La Banque de France a reçu 30% de demandes en plus en 2025, ce qui porte le nombre de dossiers à 108 dans le département.

TOTEM

Des salaires légèrement sous la moyenne nationale et des charges courantes situées au-dessus. Ce sont les caractéristiques qui mènent parfois les ménages lozériens au surendettement. En 2025, le nombre de dossiers traités par la Banque de France a connu une augmentation d'environ 30%, ce qui est bien plus que l'évolution nationale, comme l'explique Xavier Aubry, le directeur départemental de la Banque de France.

"On est aujourd'hui à 31,7% de dossiers en plus en 2025, ce qui nous fait plus de 74% d'augmentation sur deux ans. On est largement au-dessus des moyennes nationales et d'Occitanie qui sont aux alentours d'un peu moins de 10% d'augmentation des dépôts de dossiers. Tout cela est à relativisé bien sûr avec les chiffres lozériens puisqu'on parle de 108 dossiers déposés au total, mais la tendance est assez importante."

Concernant les explications de cette hausse, le directeur départemental évoque l'inflation "qui a du mal à être supporté par un certain nombre d'usagers", entraînant "une pauvreté qui augmente". La communication de la Banque de France a également fait son chemin, estime Xavier Aubry.

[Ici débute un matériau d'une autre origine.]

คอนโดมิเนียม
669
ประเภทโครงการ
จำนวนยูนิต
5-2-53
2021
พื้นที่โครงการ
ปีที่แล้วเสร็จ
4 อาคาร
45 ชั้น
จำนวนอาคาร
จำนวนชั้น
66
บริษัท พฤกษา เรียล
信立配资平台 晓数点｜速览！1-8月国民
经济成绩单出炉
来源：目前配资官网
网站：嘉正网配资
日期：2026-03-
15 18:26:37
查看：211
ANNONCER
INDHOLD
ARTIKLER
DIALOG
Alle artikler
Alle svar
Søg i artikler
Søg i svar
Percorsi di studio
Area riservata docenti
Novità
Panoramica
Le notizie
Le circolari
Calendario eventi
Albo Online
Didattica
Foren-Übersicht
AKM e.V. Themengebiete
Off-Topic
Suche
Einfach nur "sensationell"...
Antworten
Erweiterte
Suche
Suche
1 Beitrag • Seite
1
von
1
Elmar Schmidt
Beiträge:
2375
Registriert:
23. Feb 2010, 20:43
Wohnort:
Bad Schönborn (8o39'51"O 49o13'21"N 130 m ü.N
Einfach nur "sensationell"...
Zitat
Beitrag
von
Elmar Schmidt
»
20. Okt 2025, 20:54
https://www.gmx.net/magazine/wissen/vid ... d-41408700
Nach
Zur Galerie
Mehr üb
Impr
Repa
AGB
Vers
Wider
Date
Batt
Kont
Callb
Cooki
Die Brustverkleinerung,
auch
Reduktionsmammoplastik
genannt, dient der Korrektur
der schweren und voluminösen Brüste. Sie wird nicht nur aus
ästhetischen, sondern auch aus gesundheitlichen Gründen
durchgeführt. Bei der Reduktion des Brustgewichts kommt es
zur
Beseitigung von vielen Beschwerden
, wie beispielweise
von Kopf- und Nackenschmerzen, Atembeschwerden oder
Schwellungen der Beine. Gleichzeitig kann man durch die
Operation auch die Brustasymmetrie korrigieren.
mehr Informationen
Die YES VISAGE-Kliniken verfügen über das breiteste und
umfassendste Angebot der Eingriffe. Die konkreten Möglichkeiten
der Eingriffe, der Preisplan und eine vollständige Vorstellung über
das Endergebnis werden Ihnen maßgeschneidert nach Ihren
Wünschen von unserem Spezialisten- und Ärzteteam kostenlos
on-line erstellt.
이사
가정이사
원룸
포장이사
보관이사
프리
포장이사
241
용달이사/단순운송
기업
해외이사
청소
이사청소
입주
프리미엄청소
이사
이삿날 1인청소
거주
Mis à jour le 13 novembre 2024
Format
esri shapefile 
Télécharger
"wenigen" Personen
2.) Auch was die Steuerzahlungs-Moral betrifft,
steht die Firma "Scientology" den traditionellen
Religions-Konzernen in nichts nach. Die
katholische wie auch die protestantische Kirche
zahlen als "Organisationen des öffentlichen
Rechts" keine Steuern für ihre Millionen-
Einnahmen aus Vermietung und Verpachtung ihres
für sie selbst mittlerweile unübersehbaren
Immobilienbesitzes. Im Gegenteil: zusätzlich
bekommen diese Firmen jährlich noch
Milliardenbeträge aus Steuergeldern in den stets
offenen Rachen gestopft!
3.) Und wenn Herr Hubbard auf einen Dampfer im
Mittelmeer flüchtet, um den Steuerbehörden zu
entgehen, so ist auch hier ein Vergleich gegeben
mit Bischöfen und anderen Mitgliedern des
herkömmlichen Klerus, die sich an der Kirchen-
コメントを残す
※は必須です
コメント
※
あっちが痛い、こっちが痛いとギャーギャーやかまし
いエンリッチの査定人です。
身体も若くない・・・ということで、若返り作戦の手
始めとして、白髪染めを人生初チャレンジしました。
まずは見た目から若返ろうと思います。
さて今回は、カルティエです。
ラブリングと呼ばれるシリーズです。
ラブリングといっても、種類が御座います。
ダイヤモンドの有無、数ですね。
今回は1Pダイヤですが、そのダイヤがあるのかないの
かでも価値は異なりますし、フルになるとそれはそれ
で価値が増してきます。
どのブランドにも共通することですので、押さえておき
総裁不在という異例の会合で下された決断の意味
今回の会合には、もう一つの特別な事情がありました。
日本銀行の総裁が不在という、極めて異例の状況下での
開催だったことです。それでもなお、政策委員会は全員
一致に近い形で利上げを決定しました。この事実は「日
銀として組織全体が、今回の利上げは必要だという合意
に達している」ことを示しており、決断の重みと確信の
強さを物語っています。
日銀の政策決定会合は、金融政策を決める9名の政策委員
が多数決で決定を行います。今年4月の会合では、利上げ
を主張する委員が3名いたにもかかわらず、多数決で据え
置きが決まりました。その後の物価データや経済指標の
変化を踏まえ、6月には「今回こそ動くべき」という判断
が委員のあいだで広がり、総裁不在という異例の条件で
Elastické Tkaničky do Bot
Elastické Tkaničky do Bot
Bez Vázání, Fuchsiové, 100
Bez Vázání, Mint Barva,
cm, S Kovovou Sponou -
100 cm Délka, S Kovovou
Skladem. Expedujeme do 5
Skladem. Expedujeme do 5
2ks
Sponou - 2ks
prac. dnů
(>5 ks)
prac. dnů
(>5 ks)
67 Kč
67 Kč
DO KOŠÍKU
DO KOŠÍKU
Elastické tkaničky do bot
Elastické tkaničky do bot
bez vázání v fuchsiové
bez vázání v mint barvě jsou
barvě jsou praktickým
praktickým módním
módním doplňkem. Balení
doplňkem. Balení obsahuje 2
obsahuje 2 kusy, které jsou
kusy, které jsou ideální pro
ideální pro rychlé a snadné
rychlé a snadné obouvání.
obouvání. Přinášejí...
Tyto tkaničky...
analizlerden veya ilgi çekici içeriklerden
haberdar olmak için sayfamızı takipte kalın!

En revanche, en Lozère on ne retrouve pas la tendance nationale des jeunes à se retrouver en difficulté à cause du recours aux microcrédits. Le profil des personnes concernées par le surendettement est plus diversifié que les années passées, mais les jeunes sont très peu concernés. Les dossiers touchent pour moitié des hommes et pour moitié des femmes, 55% sont actifs et 44% sont âgés entre 35 et 54 ans. L'une des particularités de la Lozère est le poids que représente les charges courantes dans le budget, et notamment le chauffage, dans des bâtiments qui dvraient être rénovés. Xavier Aubry parle d'effet ciseau : 

"On constate en Lozère, un taux moyen horaire salarial qui est un peu plus faible par rapport à la proportion nationale, mais on a un taux moyen de charges courantes un peu plus élevé qu'au niveau national, notamment effectivement les coûts énergétiques des particuliers. Et donc vous comprenez que cet effet ciseaux, avec des revenus un peu plus faibles et des charges un peu plus élevées, crée automatiquement des situations difficiles pour subvenir à ces charges courantes à la fin du mois et peut entraîner un dépôt de dossier à la Banque de France." 

Avant de vous retrouver en situation de surendettement, vous pouvez vous adresser à plusieurs organismes, comme l'Udaf par exemple, l'union départementale des associations familiales, qui peut vous accompagner dans la gestion d'un budget.